I am trying to look at President Trump's tweets on immigration and do some sentiment analysis on it. My code is:
import pprint
import datetime
# startDate = datetime.datetime(2019, 4, 20, 0, 0, 0)
# endDate = datetime.datetime(2020, 4, 29, 0, 0, 0)
username = "realDonaldTrump"
page = 1
stop_loop = False
finalList1 = []
curs = tweepy.Cursor(api.user_timeline, id=username)
for item in curs.items():
finalList1.append(item)
print(len(finalList1))
data = pd.DataFrame(data=[tweet.text for tweet in finalList1], columns=['Tweets'])
#Add Relevant data
data['len'] = np.array([len(tweet.text) for tweet in finalList1])
data['ID'] = np.array([tweet.id for tweet in finalList1])
data['Date'] = np.array([tweet.created_at for tweet in finalList1])

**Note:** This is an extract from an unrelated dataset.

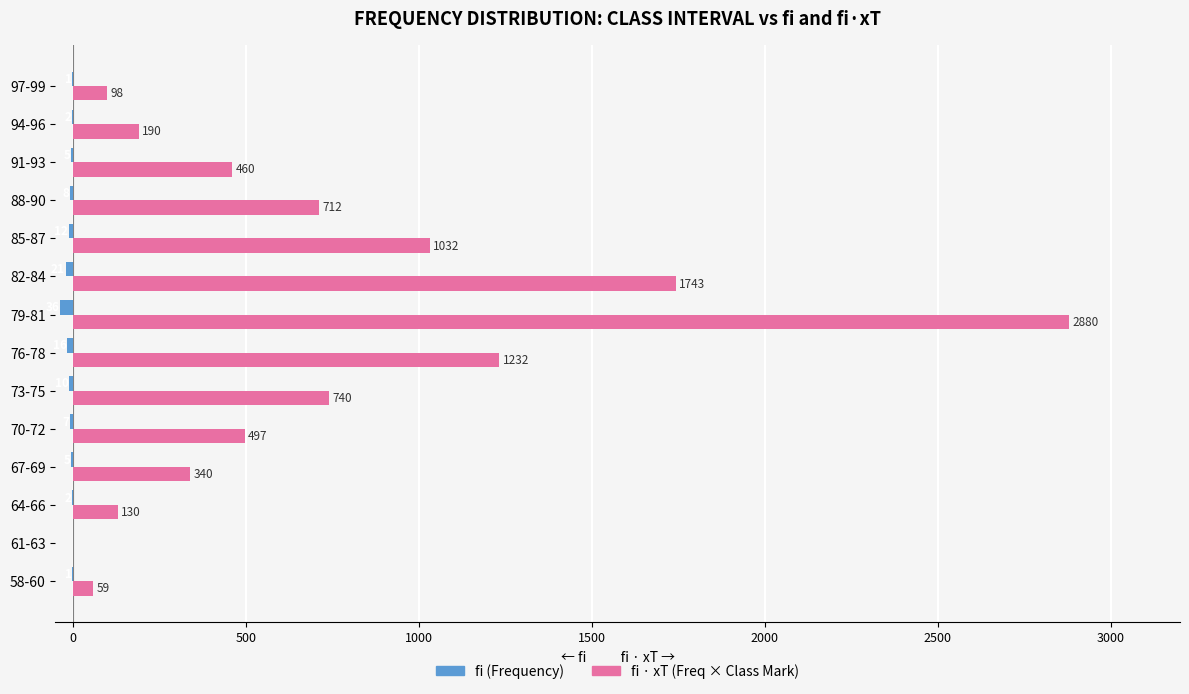

Which series changed the most between 91-93 and 97-99?

fi · xT (Freq × Class Mark)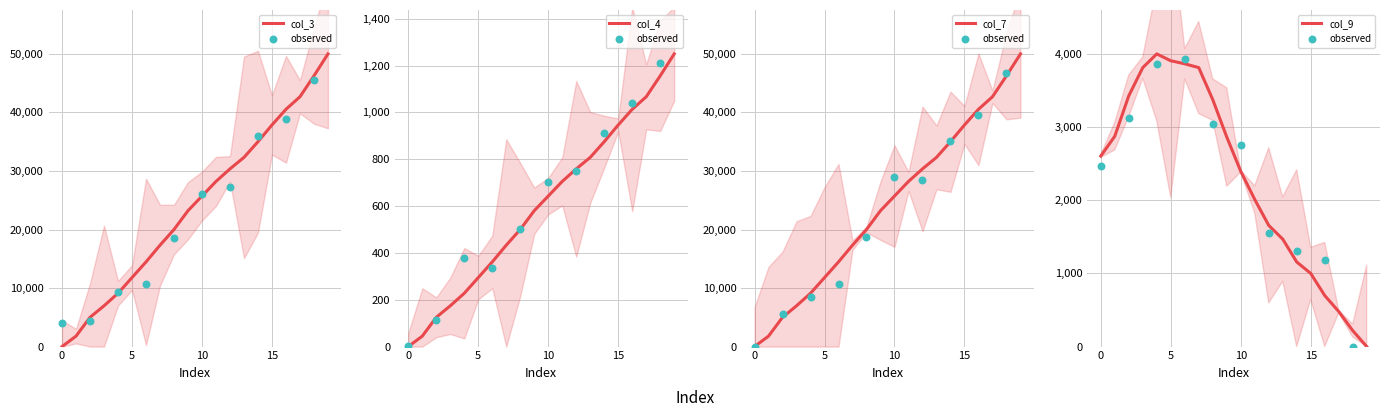

At how many categories does at least one series exceed 26933?

9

data['Source'] = np.array([tweet.source for tweet in finalList1])
data['Likes'] = np.array([tweet.favorite_count for tweet in finalList1])
data['RTs'] = np.array([tweet.retweet_count for tweet in finalList1])
#Sentiment Analysis
from textblob import TextBlob
import re
def clean_tweet(tweet):
'''
Utility function to clean the text in a tweet by removing
links and special characters using regex.
'''
return ' '.join(re.sub("(@[A-Za-z0-9]+)|([^0-9A-Za-z \t])|(\w+:\/\/\S+)", " ", tweet).split())
def analize_sentiment(tweet):
'''
Utility function to classify the polarity of a tweet
using textblob.
'''
analysis = TextBlob(clean_tweet(tweet))
if analysis.sentiment.polarity > 0:
return 1
elif analysis.sentiment.polarity == 0:
return 0
else:
return -1
data['SA'] = np.array([ analize_sentiment(tweet) for tweet in data['Tweets'] ])
The code works perfectly fine. However, I have 2 questions:
- How do I get access to tweets before these? It gives me 3200 tweets; how do I get the ones before that
- How do I get the Donald Trump's tweets which have specific keywords like 'immigration', 'refugee', 'china' etc.
I have been trying to figure out a way but unsuccessful.